Stored data entries
= = =

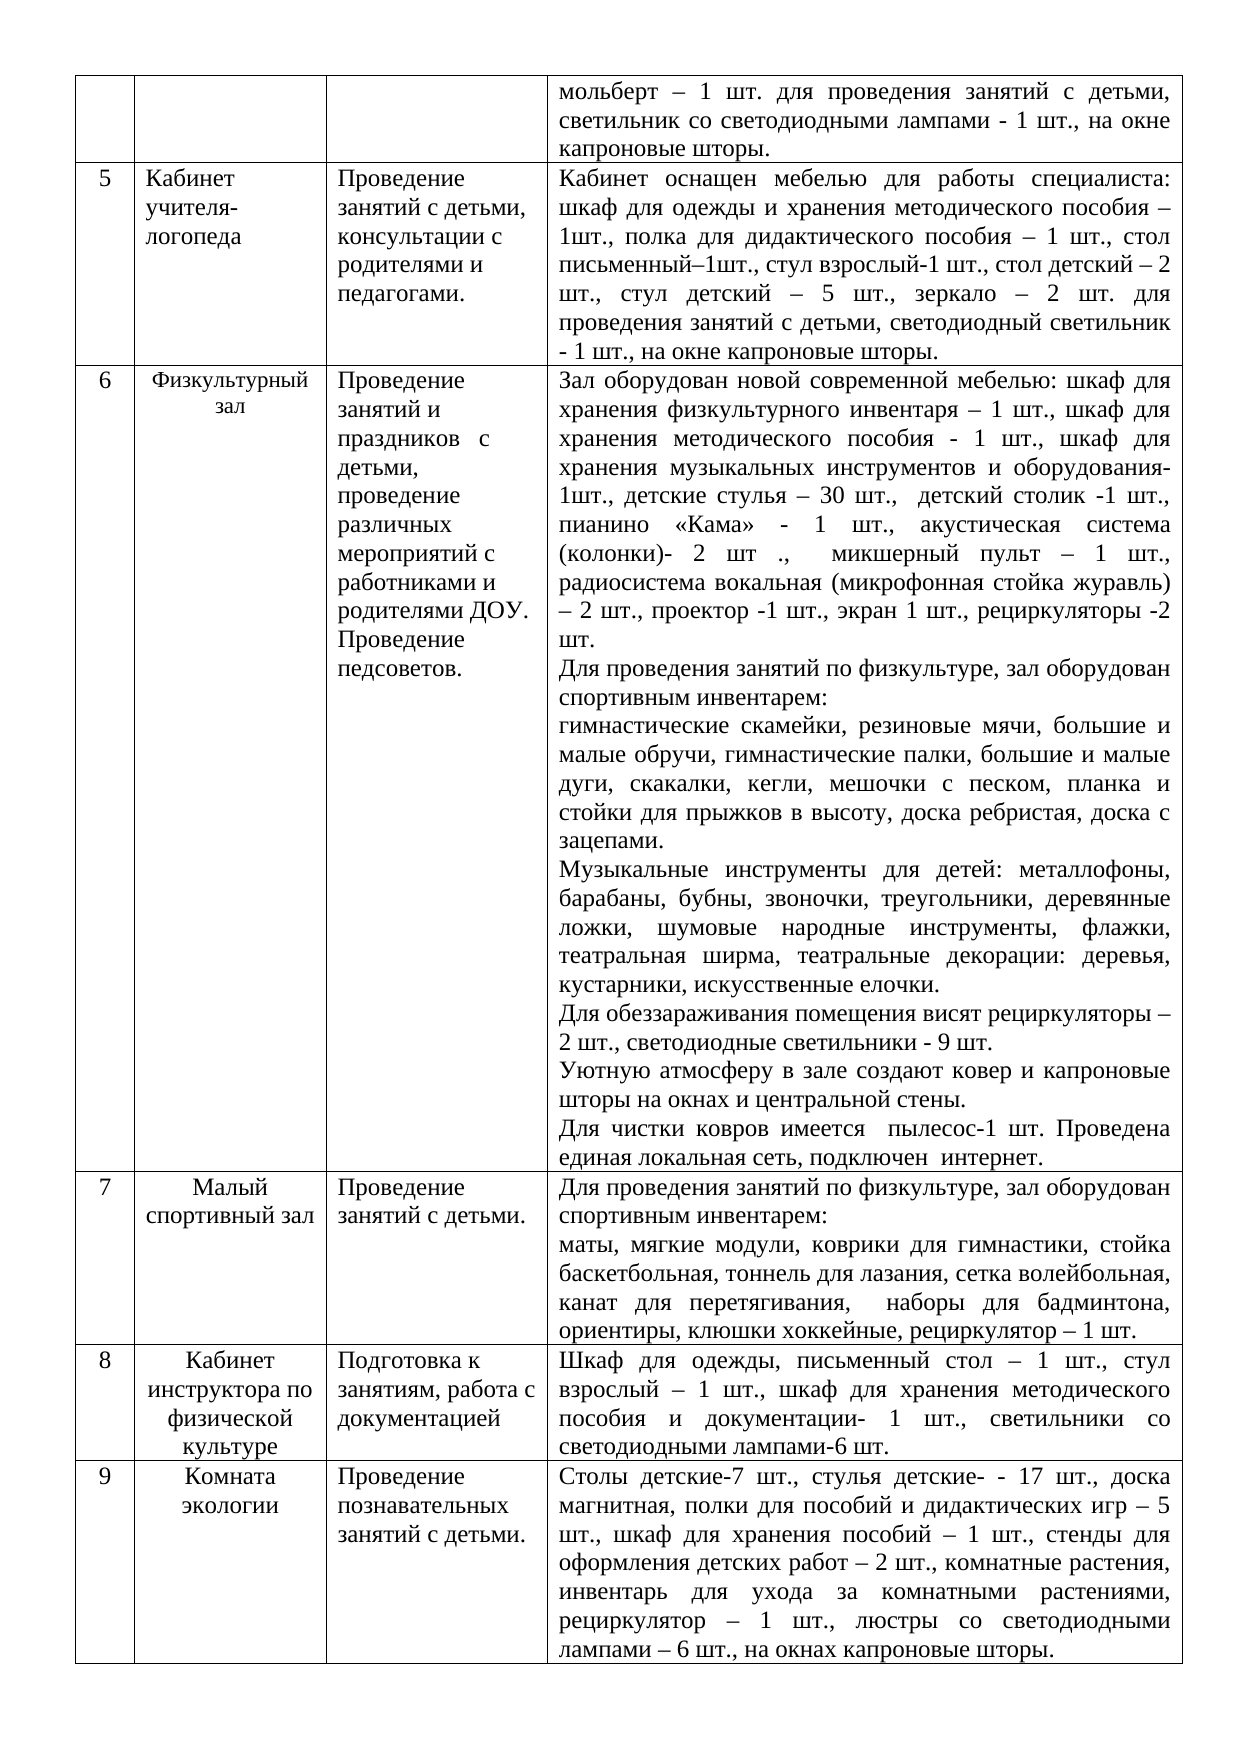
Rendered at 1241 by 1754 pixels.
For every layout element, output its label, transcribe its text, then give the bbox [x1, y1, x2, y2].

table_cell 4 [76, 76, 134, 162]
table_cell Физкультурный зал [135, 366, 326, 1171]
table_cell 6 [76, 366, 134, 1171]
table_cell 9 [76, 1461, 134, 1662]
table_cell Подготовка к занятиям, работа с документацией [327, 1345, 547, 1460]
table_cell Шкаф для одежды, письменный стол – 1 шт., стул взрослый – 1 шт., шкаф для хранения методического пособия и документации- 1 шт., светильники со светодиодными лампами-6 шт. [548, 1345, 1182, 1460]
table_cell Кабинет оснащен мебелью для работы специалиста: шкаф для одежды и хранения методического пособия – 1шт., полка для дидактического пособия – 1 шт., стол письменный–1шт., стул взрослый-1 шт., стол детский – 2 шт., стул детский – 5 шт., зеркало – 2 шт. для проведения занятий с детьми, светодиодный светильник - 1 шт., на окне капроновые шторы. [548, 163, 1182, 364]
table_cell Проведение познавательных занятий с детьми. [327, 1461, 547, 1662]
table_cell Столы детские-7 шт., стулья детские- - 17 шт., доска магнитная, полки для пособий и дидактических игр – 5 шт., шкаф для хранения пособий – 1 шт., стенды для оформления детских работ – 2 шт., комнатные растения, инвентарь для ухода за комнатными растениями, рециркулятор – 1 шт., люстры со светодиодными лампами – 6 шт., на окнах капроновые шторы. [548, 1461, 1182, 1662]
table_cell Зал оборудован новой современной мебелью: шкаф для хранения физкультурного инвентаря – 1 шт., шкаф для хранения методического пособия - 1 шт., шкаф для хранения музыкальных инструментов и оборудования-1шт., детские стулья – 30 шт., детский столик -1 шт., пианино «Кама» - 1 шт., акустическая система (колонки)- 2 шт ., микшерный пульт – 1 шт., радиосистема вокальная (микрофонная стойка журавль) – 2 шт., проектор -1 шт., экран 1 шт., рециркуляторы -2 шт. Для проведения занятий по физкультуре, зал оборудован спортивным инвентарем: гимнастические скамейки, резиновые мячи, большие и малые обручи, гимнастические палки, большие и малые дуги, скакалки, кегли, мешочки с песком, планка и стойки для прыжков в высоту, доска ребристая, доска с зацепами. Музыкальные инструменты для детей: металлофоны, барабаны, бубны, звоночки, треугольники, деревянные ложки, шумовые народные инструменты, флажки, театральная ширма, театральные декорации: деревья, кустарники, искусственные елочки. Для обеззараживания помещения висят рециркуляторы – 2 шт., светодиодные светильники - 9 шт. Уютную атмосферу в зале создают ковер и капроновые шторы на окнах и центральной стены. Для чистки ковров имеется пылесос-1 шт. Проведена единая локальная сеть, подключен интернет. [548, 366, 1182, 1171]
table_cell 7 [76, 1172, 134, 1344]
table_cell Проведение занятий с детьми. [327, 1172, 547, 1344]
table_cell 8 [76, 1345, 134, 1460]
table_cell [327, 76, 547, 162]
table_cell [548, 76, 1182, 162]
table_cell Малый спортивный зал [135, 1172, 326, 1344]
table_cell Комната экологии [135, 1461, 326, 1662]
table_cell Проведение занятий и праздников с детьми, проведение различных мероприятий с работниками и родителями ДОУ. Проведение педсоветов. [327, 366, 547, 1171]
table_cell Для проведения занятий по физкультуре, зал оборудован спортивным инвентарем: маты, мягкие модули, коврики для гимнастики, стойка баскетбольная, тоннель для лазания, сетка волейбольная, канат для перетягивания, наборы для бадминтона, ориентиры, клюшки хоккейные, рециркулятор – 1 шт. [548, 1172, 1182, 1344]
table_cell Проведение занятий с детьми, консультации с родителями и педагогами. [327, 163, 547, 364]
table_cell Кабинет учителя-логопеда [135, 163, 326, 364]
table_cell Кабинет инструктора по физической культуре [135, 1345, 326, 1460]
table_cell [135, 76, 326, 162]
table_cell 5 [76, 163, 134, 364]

= = =

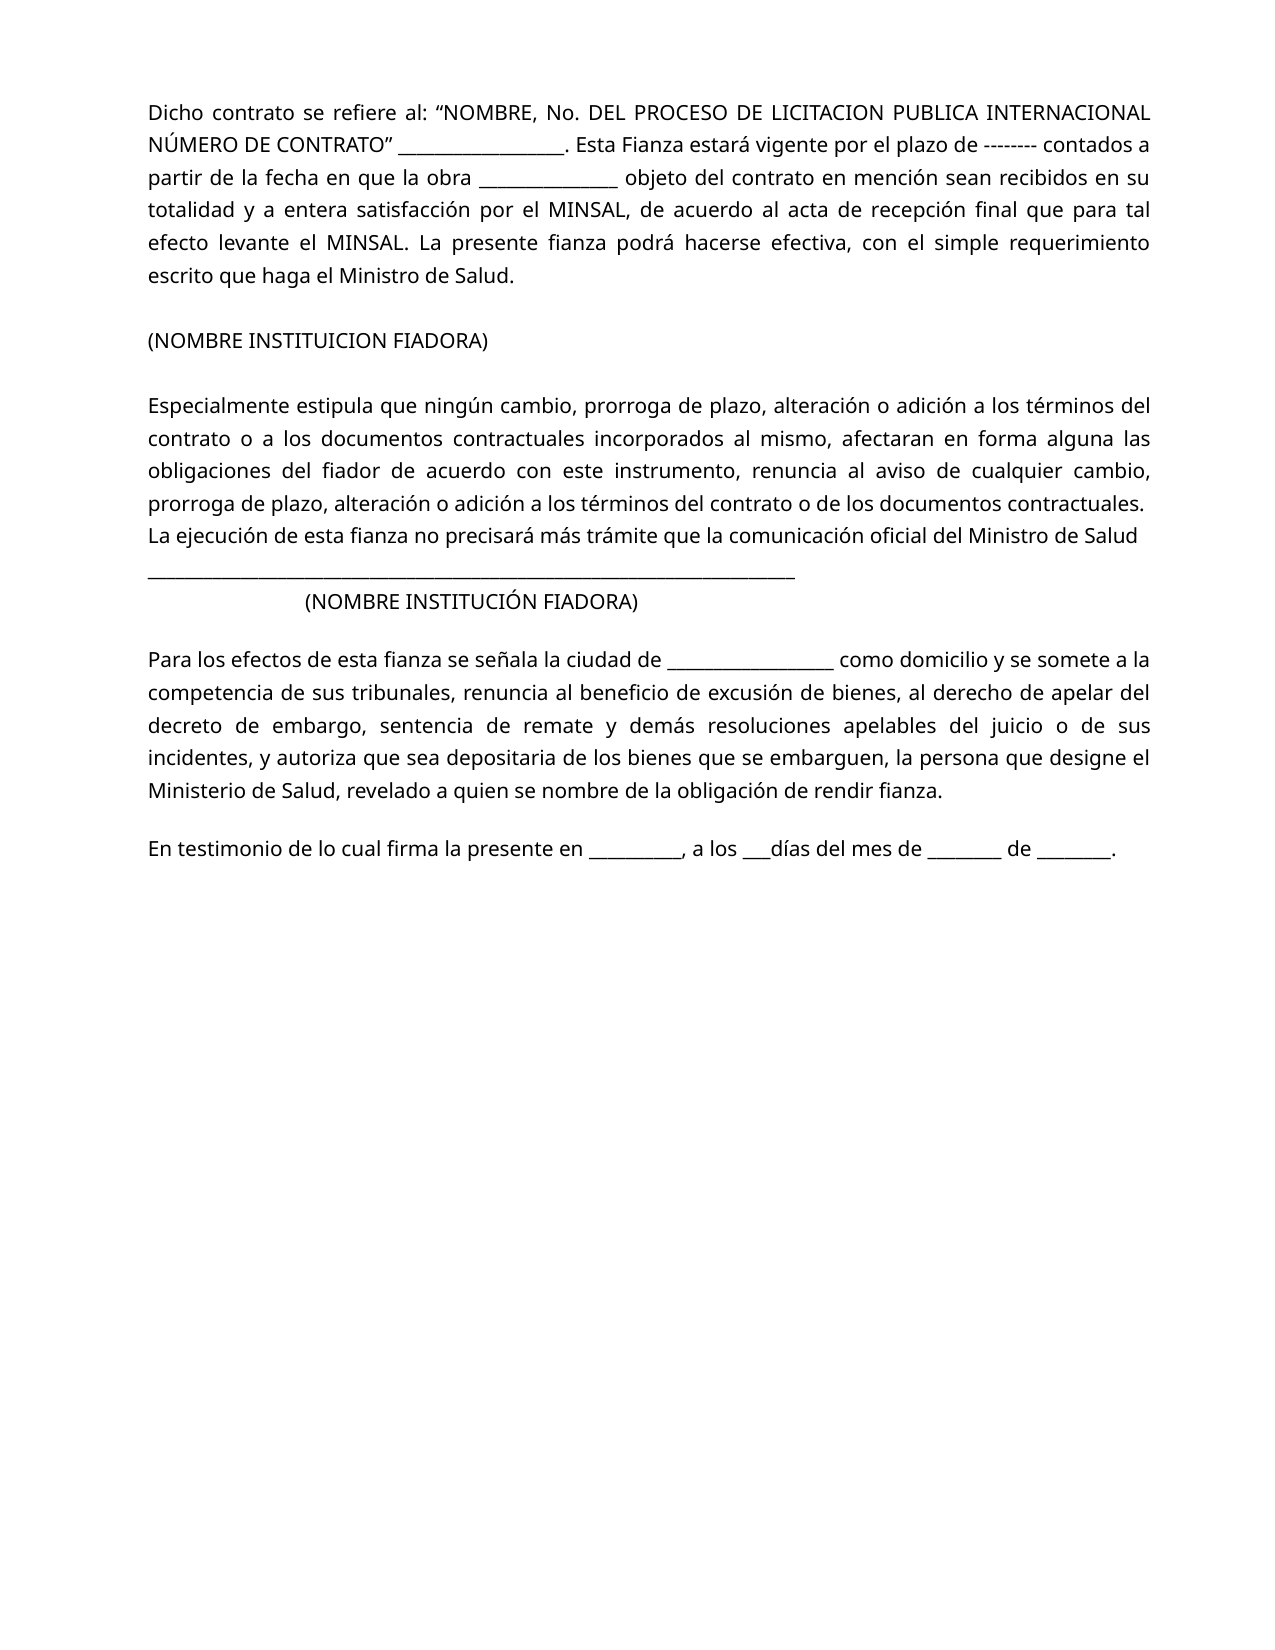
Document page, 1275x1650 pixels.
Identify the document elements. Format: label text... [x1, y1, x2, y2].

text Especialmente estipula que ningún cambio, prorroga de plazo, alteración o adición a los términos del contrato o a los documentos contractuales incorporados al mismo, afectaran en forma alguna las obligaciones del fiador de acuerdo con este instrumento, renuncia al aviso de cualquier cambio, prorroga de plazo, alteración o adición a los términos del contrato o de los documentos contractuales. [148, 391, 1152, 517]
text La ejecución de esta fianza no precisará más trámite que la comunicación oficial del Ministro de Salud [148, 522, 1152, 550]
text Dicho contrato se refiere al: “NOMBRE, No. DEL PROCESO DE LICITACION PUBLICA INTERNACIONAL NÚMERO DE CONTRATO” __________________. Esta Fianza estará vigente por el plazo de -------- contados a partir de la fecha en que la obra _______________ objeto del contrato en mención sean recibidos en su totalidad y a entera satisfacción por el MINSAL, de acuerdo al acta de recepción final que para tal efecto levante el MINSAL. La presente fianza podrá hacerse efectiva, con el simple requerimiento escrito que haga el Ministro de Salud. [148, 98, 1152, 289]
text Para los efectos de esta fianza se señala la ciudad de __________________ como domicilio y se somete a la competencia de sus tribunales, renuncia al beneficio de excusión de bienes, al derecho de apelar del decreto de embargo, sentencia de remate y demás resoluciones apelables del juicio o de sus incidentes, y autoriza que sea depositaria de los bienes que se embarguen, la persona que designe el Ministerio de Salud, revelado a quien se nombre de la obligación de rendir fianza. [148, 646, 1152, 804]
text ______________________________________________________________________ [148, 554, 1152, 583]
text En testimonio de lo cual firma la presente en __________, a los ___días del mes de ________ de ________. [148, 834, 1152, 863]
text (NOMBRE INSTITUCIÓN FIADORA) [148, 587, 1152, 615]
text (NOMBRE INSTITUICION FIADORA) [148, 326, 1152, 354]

= = =

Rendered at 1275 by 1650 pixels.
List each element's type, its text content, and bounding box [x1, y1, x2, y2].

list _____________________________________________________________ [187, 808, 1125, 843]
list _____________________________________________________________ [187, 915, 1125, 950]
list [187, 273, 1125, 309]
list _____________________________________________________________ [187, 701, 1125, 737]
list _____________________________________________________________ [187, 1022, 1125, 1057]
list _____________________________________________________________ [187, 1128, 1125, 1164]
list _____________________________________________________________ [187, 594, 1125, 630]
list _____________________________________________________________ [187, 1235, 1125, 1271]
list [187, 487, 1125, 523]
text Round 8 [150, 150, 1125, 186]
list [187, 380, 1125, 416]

= = =

#### What to do
Find every line in the records that holds the word "pixels", then state the count alone.

#### Reply
3